Since a common demand across these student lists is the call for more black faculty members, it stands to reason that black faculty must have a horse in this race. The Boston Review’s recent publication of Robin D.G. Kelley’s “Black Study, Black Struggle,” and the responses it engendered, represents an extensive public consideration of the effect that today’s student movement is having on the academy, especially among black professors. The most intriguing aspect of Kelley’s essay and its responses is the way they throw into relief whether or not black-faculty labor can be mobilized in this movement. Kelley, citing Fred Moten and Stefano Harney’s The Undercommons: Fugitive Planning & Black Study, argues for what, in a different century, W.E.B. Du Bois described as being “in,” but not “of,” the university. Kelley, Moten, Harney, and various other faculty members imagine a radical fugitive stance against the university, one in which the university becomes a place where one works, but not the site of ones entire social frame of reference, not a home. This view is appealing in its allowance for certain faculty members to perform distance without losing the compensatory benefits that comes from institutional employment.

As a first-generation college and doctoral student, my own experience with debt in pursuit of a career that no one ever imagined for me looms large. I am not unique, especially if one considers how easily black Americans fall out of the middle class and the precariousness of black financial stability. As the school-student relationship increasingly turns into one between service-provider and customer, I wonder how many black professors (the laborers in this schema) are actually willing to risk their financial security for a “customer” who won’t be around in a few years. Couple this with the fact that tenure is as evasive as ever—76 percent of the new appointments in higher educations instructional workforce, according to a recent American Association of University Professors report, are non–tenure track faculty members, who are often poorly paid and whose work must often be fixated on contract renewal. Many black faculty members across all sorts of institutional contexts and holding various contractual relationships may feel encouraged to opt for the safety of a paycheck by supporting our students behind closed doors, educating them in the history and ways of protest, but never publicly bargaining for them, black staff, black communities, and themselves. Or as Aaron Bady contends in his response to Kelley, it’s faculty, not students, who are “in danger of acting on behalf of the institutions—of mistaking its identity for their own.” The current demands go far beyond diversity, but the chances remain high that institutions will continue to meet demands for radical change with frail forms of diversification that ignore the many forms of inequality in our society.

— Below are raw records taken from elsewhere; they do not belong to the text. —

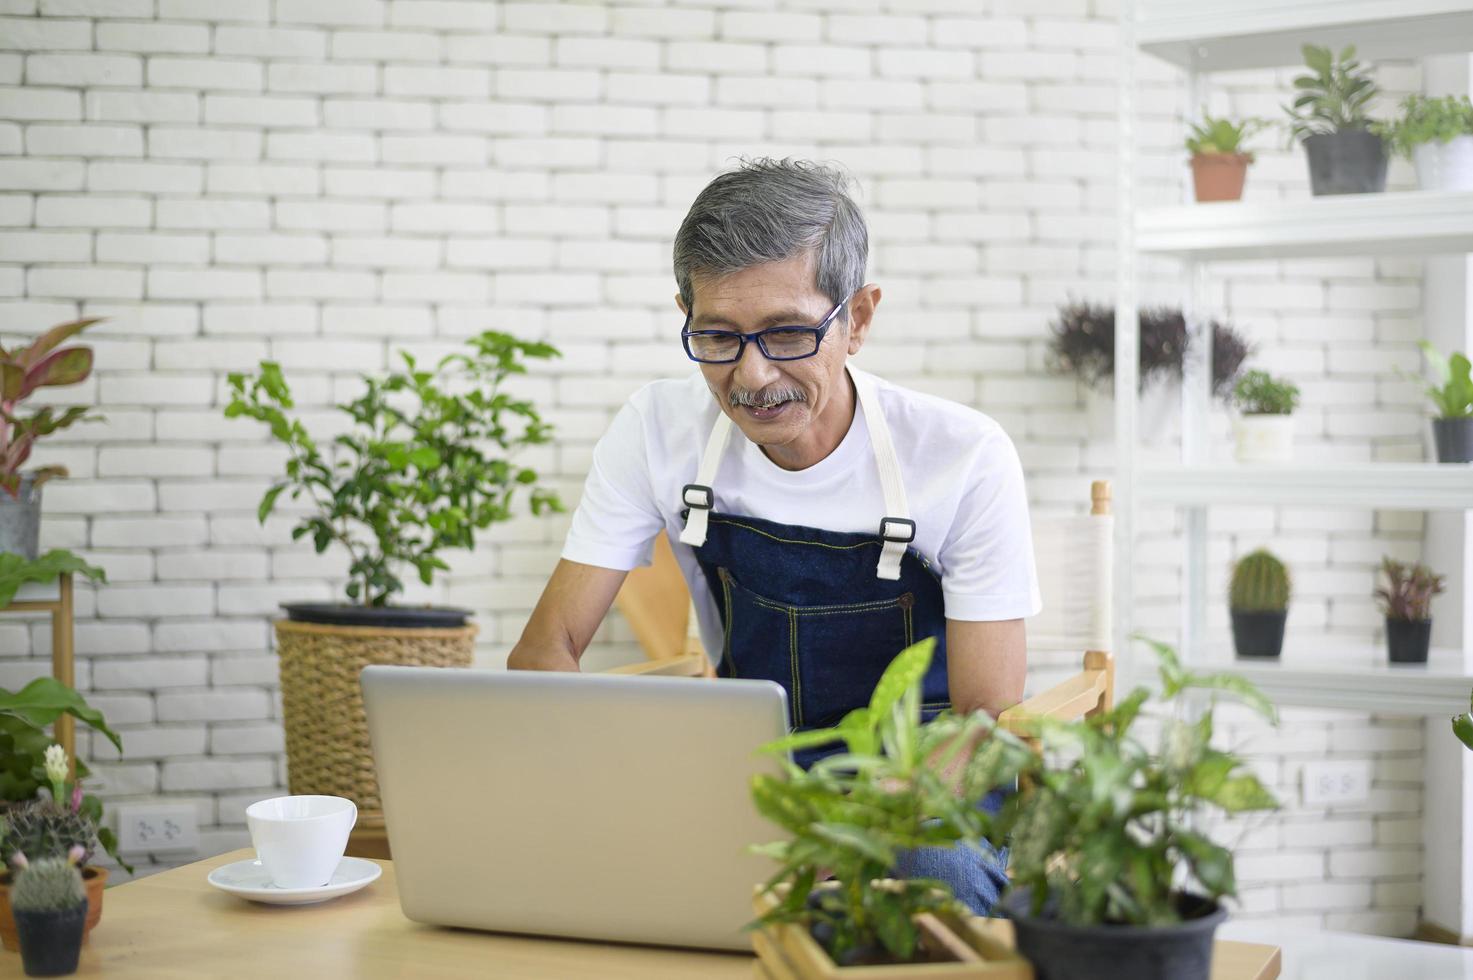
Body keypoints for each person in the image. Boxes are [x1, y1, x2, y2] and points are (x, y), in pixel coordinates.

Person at [508, 158, 1041, 914]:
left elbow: (983, 720)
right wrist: (614, 791)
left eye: (787, 333)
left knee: (934, 869)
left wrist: (857, 829)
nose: (752, 376)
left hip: (926, 793)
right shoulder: (657, 431)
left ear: (856, 319)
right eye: (716, 335)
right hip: (756, 783)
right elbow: (541, 654)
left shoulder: (960, 456)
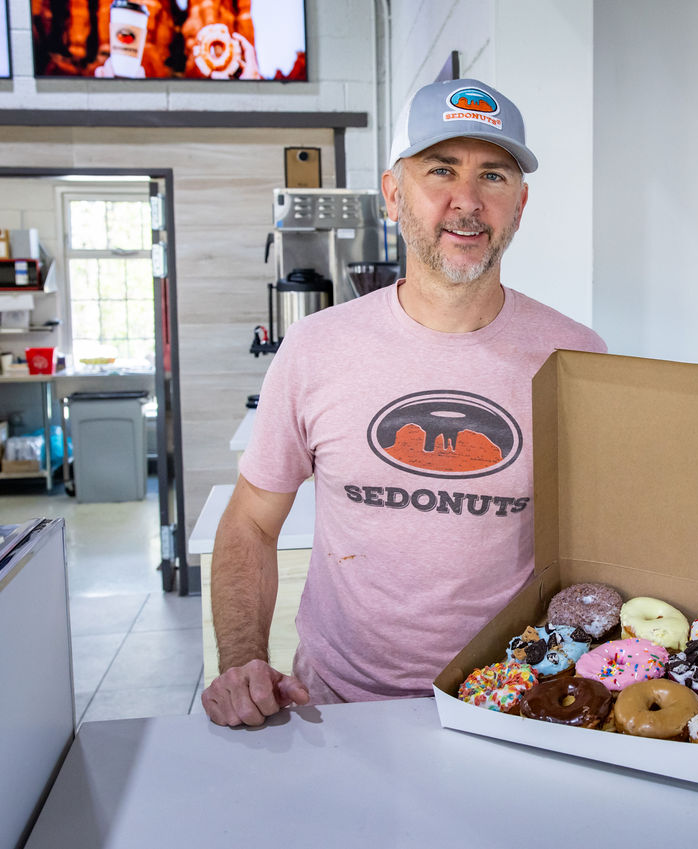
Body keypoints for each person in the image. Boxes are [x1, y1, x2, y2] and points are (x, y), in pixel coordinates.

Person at [202, 78, 606, 727]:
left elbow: (609, 547)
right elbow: (250, 520)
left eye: (494, 176)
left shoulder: (578, 359)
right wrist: (242, 658)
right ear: (394, 193)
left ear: (521, 203)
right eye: (440, 170)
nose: (467, 202)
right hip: (337, 710)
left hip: (516, 707)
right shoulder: (315, 348)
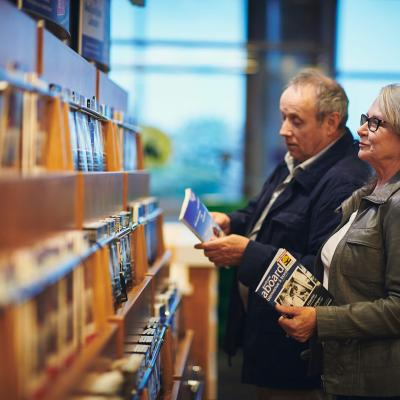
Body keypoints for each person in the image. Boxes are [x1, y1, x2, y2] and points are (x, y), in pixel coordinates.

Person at [195, 69, 370, 400]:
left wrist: (247, 254)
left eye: (296, 120)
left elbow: (322, 273)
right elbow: (261, 212)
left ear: (331, 123)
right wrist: (232, 221)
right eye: (283, 117)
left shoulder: (344, 181)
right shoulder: (298, 158)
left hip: (297, 354)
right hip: (267, 334)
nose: (283, 130)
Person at [277, 84, 400, 400]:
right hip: (342, 371)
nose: (361, 128)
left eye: (376, 122)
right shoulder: (366, 194)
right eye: (365, 118)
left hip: (376, 382)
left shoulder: (397, 205)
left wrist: (321, 320)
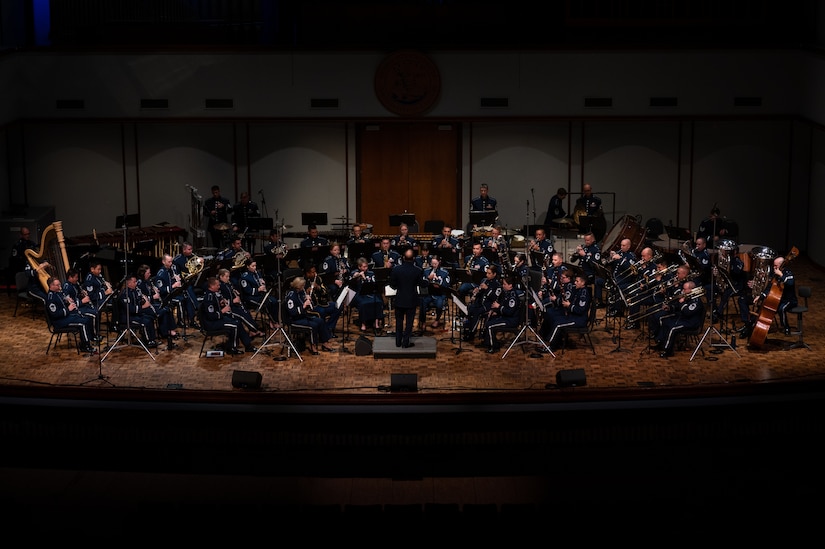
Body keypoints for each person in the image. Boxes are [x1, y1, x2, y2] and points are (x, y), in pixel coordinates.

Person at [199, 276, 254, 355]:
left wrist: (221, 303)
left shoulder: (213, 294)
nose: (219, 286)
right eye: (217, 285)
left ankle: (248, 345)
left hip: (217, 319)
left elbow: (215, 306)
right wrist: (223, 311)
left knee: (237, 322)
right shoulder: (209, 298)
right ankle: (232, 348)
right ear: (212, 286)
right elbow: (211, 316)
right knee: (234, 326)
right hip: (211, 324)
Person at [45, 275, 97, 354]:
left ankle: (86, 340)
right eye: (57, 285)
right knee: (82, 323)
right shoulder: (50, 298)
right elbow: (55, 314)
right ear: (51, 286)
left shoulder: (58, 293)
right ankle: (85, 346)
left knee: (86, 318)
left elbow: (62, 302)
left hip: (66, 317)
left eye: (60, 284)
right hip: (60, 322)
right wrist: (68, 309)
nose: (60, 286)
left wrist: (67, 300)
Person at [541, 272, 591, 352]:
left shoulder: (584, 294)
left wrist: (569, 306)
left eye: (577, 281)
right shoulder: (579, 290)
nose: (575, 283)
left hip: (579, 320)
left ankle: (551, 347)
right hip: (573, 316)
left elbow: (580, 310)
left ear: (583, 283)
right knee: (555, 319)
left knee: (558, 324)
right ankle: (555, 341)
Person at [284, 276, 336, 353]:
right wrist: (304, 306)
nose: (303, 288)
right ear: (298, 286)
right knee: (313, 325)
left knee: (320, 321)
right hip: (294, 320)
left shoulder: (301, 292)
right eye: (302, 286)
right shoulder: (291, 296)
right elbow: (293, 312)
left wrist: (309, 300)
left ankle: (325, 342)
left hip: (303, 316)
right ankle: (313, 345)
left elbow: (308, 305)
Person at [656, 280, 705, 358]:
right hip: (683, 319)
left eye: (685, 289)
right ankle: (661, 343)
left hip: (691, 323)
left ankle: (668, 350)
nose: (682, 291)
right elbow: (678, 308)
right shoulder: (687, 297)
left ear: (691, 290)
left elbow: (687, 312)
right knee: (665, 320)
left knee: (672, 328)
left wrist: (682, 302)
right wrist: (670, 308)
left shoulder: (696, 301)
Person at [389, 248, 426, 348]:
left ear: (403, 258)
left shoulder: (396, 269)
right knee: (409, 322)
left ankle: (398, 342)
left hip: (399, 299)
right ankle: (405, 343)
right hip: (411, 300)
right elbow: (422, 284)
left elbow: (392, 285)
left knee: (399, 321)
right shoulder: (418, 270)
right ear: (413, 258)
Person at [751, 256, 797, 336]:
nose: (774, 267)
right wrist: (761, 296)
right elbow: (769, 288)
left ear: (782, 264)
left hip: (789, 300)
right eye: (774, 266)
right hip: (778, 299)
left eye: (776, 266)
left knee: (781, 309)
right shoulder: (775, 274)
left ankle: (786, 327)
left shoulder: (788, 273)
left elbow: (790, 283)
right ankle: (755, 327)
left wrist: (781, 275)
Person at [136, 264, 178, 348]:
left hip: (151, 303)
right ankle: (164, 332)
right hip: (145, 306)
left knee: (167, 308)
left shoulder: (148, 281)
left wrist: (155, 290)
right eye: (148, 273)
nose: (150, 274)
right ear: (143, 273)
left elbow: (150, 291)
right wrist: (153, 297)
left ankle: (169, 330)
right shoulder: (140, 283)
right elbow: (141, 297)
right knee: (162, 311)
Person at [217, 267, 264, 338]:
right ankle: (255, 330)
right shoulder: (219, 286)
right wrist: (232, 301)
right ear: (221, 276)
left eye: (229, 276)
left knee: (246, 312)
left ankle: (252, 330)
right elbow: (221, 301)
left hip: (234, 305)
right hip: (227, 308)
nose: (228, 278)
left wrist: (235, 293)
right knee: (242, 315)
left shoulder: (228, 284)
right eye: (226, 277)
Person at [118, 274, 159, 348]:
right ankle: (148, 341)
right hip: (127, 317)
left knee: (150, 318)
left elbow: (139, 300)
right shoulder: (124, 294)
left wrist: (144, 300)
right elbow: (130, 309)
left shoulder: (135, 291)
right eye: (134, 282)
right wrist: (143, 306)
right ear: (129, 283)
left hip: (136, 314)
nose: (136, 283)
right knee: (145, 322)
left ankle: (152, 339)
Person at [483, 275, 522, 354]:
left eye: (504, 284)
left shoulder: (512, 297)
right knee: (489, 320)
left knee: (490, 326)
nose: (503, 286)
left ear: (510, 285)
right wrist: (495, 311)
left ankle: (493, 347)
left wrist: (499, 307)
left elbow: (509, 312)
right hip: (505, 317)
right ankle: (488, 342)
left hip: (511, 320)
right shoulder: (506, 293)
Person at [463, 264, 501, 342]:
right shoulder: (484, 280)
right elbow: (480, 292)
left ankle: (472, 333)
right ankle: (467, 329)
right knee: (470, 308)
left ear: (494, 274)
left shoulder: (497, 285)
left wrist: (487, 289)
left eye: (489, 273)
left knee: (476, 312)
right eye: (487, 273)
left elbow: (495, 297)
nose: (487, 275)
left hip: (488, 305)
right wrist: (477, 290)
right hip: (480, 302)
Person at [305, 264, 342, 338]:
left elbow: (325, 292)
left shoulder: (318, 279)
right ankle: (323, 333)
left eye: (315, 272)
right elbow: (301, 296)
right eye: (312, 272)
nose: (315, 274)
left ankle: (329, 327)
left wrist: (318, 287)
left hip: (322, 303)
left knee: (338, 306)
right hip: (312, 306)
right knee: (321, 312)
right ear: (307, 273)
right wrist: (307, 292)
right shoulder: (303, 282)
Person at [239, 258, 279, 326]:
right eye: (253, 266)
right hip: (250, 297)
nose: (255, 268)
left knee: (275, 301)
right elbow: (248, 291)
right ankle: (272, 321)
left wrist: (263, 284)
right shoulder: (244, 277)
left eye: (255, 266)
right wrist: (258, 289)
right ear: (248, 266)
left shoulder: (257, 273)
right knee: (267, 303)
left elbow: (260, 282)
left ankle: (275, 320)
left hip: (260, 294)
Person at [349, 257, 384, 332]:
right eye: (364, 267)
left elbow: (373, 285)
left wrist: (365, 279)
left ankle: (376, 323)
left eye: (366, 266)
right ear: (359, 267)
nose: (366, 268)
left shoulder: (371, 273)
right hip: (358, 294)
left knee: (378, 301)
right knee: (363, 304)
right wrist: (356, 277)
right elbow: (351, 283)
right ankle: (363, 324)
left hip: (370, 293)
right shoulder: (354, 273)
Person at [572, 232, 604, 307]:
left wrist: (584, 255)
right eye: (585, 240)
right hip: (581, 272)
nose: (586, 242)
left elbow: (594, 265)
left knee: (580, 280)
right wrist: (576, 252)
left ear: (593, 240)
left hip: (591, 273)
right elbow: (572, 260)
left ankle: (587, 300)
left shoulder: (596, 250)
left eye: (588, 240)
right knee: (571, 277)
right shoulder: (584, 248)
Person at [420, 254, 451, 330]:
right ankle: (423, 321)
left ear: (439, 263)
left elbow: (447, 285)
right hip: (429, 293)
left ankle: (437, 320)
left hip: (440, 294)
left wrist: (439, 282)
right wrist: (428, 279)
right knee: (422, 302)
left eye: (435, 264)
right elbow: (422, 283)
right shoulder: (426, 271)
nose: (434, 265)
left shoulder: (445, 272)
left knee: (439, 304)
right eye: (432, 263)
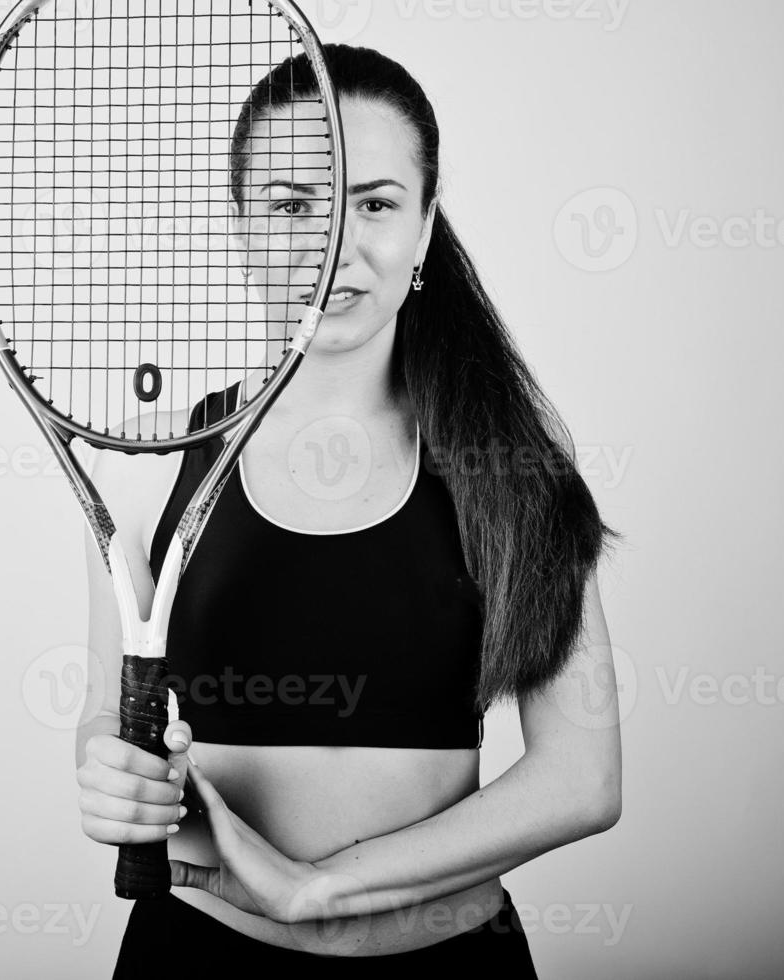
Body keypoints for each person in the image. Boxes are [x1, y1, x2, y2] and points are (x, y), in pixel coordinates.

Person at [74, 44, 624, 976]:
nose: (333, 244)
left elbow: (583, 779)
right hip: (197, 957)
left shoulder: (509, 470)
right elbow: (102, 719)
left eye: (373, 203)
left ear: (422, 229)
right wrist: (107, 778)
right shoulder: (144, 463)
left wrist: (319, 886)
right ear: (242, 224)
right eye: (292, 206)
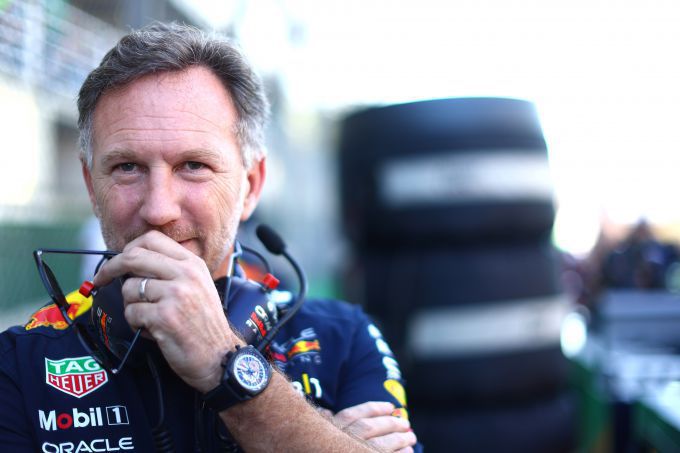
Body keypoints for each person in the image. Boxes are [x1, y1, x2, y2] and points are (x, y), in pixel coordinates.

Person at [0, 22, 418, 452]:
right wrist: (318, 436)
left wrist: (222, 360)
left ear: (251, 185)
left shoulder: (343, 338)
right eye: (127, 167)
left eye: (193, 166)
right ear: (92, 186)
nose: (159, 209)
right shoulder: (17, 363)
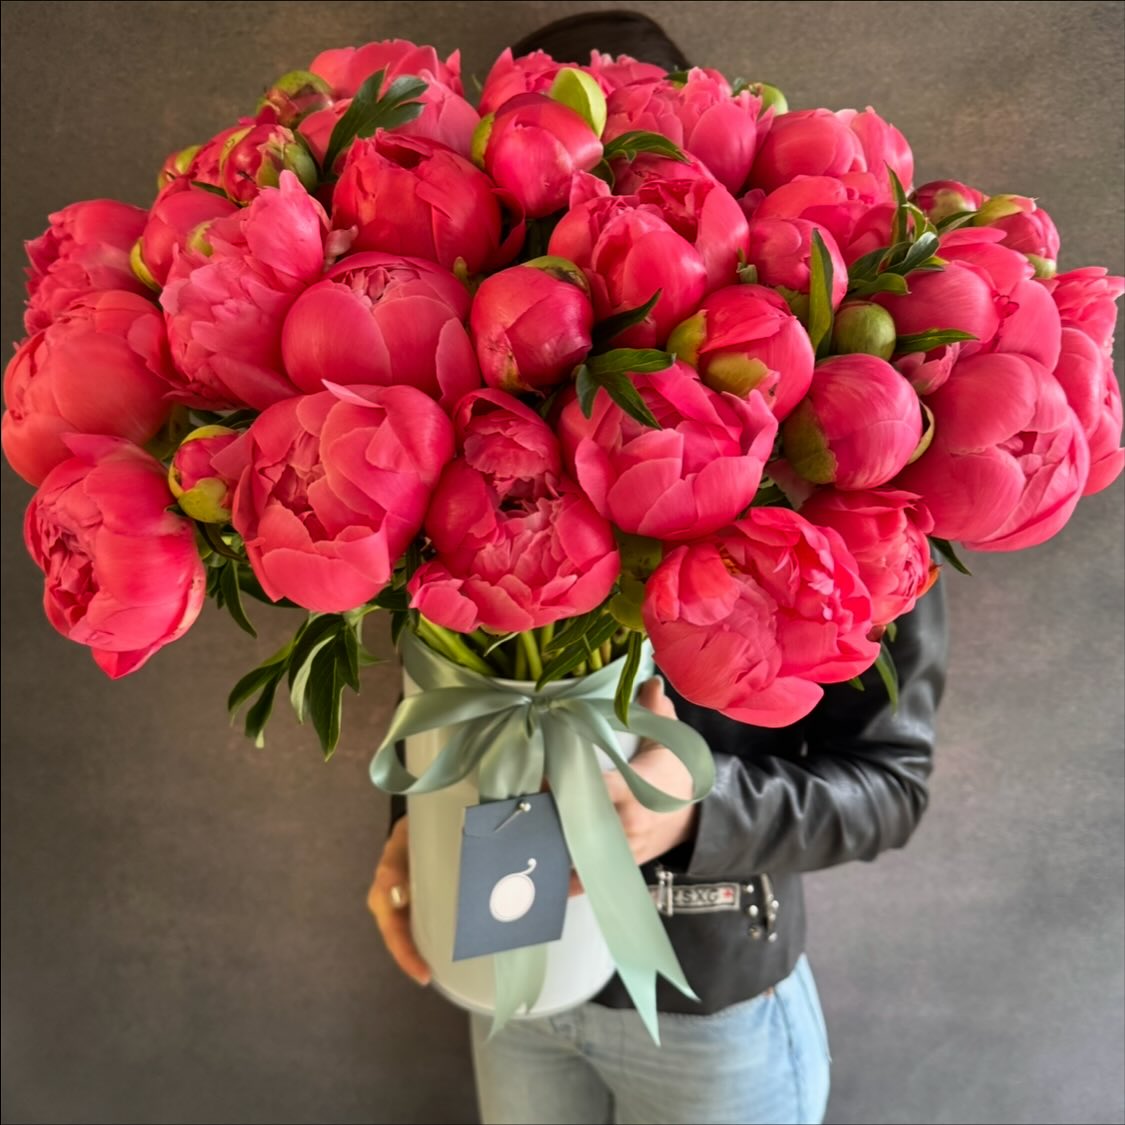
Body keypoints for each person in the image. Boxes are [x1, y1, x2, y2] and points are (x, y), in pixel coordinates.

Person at [367, 13, 951, 1125]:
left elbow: (892, 787)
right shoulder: (468, 442)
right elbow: (450, 671)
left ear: (716, 182)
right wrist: (412, 826)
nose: (601, 210)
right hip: (514, 973)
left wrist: (696, 808)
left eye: (639, 174)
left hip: (715, 1007)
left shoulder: (852, 486)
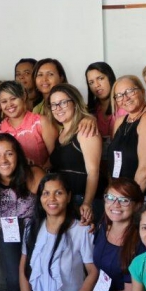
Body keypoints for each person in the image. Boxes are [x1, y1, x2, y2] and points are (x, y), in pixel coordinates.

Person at [19, 173, 97, 291]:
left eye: (58, 193)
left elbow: (93, 272)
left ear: (69, 196)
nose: (51, 199)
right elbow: (23, 271)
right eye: (46, 193)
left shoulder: (82, 229)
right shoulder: (32, 227)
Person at [64, 179, 145, 291]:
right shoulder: (102, 227)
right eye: (110, 198)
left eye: (124, 200)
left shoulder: (140, 242)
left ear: (137, 205)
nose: (115, 204)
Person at [0, 134, 44, 291]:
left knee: (36, 273)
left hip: (34, 228)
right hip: (7, 230)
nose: (3, 160)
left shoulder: (33, 174)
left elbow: (52, 202)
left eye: (9, 153)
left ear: (18, 154)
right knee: (14, 279)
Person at [47, 85, 101, 222]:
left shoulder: (85, 131)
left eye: (63, 103)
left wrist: (87, 203)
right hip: (65, 199)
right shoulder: (60, 132)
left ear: (75, 103)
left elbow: (93, 171)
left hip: (82, 200)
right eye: (53, 105)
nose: (58, 108)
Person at [107, 76, 146, 201]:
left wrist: (129, 201)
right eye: (119, 95)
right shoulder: (120, 121)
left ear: (142, 91)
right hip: (120, 196)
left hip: (142, 197)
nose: (125, 98)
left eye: (130, 91)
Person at [0, 81, 55, 168]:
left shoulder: (40, 122)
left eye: (13, 99)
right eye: (4, 101)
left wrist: (42, 172)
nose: (9, 104)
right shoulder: (1, 129)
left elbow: (55, 155)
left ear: (23, 97)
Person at [85, 62, 121, 140]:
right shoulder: (88, 111)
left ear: (110, 78)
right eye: (91, 82)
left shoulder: (124, 104)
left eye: (100, 78)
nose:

Black faculty members, many of whom were once student activists, and many of whom teach principles of direct action and organizing, should demand that our institutions shake free from their neoliberal, racist foundations. And in a nation where inter-generational poverty mostly governs mobility, any move to organize must begin by addressing the looming debt that many first-generation faculty members have when beginning these jobs, including the ways that gender plays a role. Black women, at the intersection of both gender and racial institutional devaluation, are historically held in greater debt than most of our gender and race others.

Blackballing on college campuses across the nation extends far beyond the frame of student-to-student interactions. It’s not merely about micro-aggressions, though those wear on the soul; it’s also about the precarious nature of black financial life. Administrators at academic institutions, like employers for nearly every job in our country, know this. Their power depends on individuals’ paying the price of radical change. If black faculty members, especially those of us at predominantly white institutions, are to collectively become radical mentors, active supporters, and risking comrades of change with our students, we have to be (debt) free or we have to be organized. Right now, we are neither.